We could not bind the towers together. We could not save them with bridges.
There was no market barter, no song that could save them.
Aliati stopped to rest on a ledge and brush the moisture from her wings. I landed beside her.
“Where are you taking me?” I asked, breathless. Above, the remaining towers rose into the brighter cloud.
She sat on the towertop and pulled her knees to her chest for warmth. “Home. But we have to stop for a while. You need to adjust to the air here.” She would say no more than that. She closed her eyes and hummed an old song. “Corwin and The Nest of Thieves.” She passed me a water sack and made me drink. I curled up and slept on the towertop, beneath my wings.
When we were rested, we descended again, but this time Aliati flew by my side, our pinions wobbling on the wind, just far enough to avoid an accident, but close enough not to lose sight of one another. When she dov
e deeper into the midcloud, passing a bone-encrusted bridge, I followed. Wind battering the edges of our wings, the only sound in my ears.
I couldn’t imagine anyone living at these depths. Yet Aliati had called it home.
She whistled a complex windsign. I looked around, saw only more towers, a broad gap of cloud. Then a whistle returned on the wind, out of nowhere.
Below us, a cloud seemed to part, and with a shout, Aliati dove for it. I adjusted my wing grips and dove to follow, stunned by the widening expanse of green below.
We flew beneath a netting of skymouth skins, and I gasped. “Hidden in plain sight!”
“Not so plain.” Aliati laughed. “We’re pretty far down.”
She was right about that. When we landed beside the closest of the three towers, I knelt by a large fern, dizzy from the rich air.
Aliati, her wings half furled, had run to thrown her arms around a young, wingless man. He walked crookedly, and she nearly knocked him over. She released him and led him my way. Others followed. In the mist, I could see large structures—mechanicals—and several blackwings working on them.
I tensed. More blackwings. What had Aliati led me into?

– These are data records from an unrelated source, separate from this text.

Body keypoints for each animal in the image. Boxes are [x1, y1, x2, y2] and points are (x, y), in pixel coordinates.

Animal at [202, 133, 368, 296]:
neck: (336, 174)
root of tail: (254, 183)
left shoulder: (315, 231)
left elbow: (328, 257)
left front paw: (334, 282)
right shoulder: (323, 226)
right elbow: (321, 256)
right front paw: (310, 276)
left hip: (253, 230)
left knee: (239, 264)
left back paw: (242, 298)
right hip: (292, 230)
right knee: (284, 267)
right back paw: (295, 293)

She approached, and I reached for my knife. Found the sheath empty. Taken as a precaution. “Blackwings? How could you lead me here?”

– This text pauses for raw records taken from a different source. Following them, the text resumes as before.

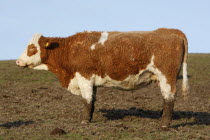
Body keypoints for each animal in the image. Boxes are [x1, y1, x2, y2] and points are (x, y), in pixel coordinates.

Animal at [16, 28, 189, 129]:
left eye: (32, 48)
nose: (17, 61)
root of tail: (172, 31)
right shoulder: (91, 81)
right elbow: (92, 100)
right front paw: (90, 118)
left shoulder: (84, 77)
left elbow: (86, 100)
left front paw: (85, 121)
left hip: (166, 76)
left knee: (169, 98)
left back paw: (164, 124)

The young man dipped his head to me. “You are welcome, Risen. And you have nothing to fear from us. Nor do the blackwings who chose to stay when Dix was chased from this meadow by Kirit and Nat and your brother, Wik.”

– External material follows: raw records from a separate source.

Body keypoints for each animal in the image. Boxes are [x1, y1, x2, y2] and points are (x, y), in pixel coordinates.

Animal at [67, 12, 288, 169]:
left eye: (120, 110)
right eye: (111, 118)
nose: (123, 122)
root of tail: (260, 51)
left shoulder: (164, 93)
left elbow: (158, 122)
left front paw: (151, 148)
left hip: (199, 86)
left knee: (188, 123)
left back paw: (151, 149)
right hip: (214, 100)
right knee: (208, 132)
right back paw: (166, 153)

My brother. This man had seen him alive. Knew what had happened. Aliati’s face cracked a faint smile. “You are welcome here, Risen.”
That word, Risen. I frowned. “There are no Risen anymore. No hightower. A quake has taken out so many towers, and all are racing to see how low they can live.”
The young man groaned. “My apologies. We didn’t know the destruction’s extent. We felt only a few shakes here.” He pointed to the shards of bone in the meadow. “How much damage above?”
“Many edge towers and tiers are gone or damaged,” I replied. My heart pounded out the details of the quake, the number dead, but I held my tongue. “Wirra and Densira included. Viit took damage.”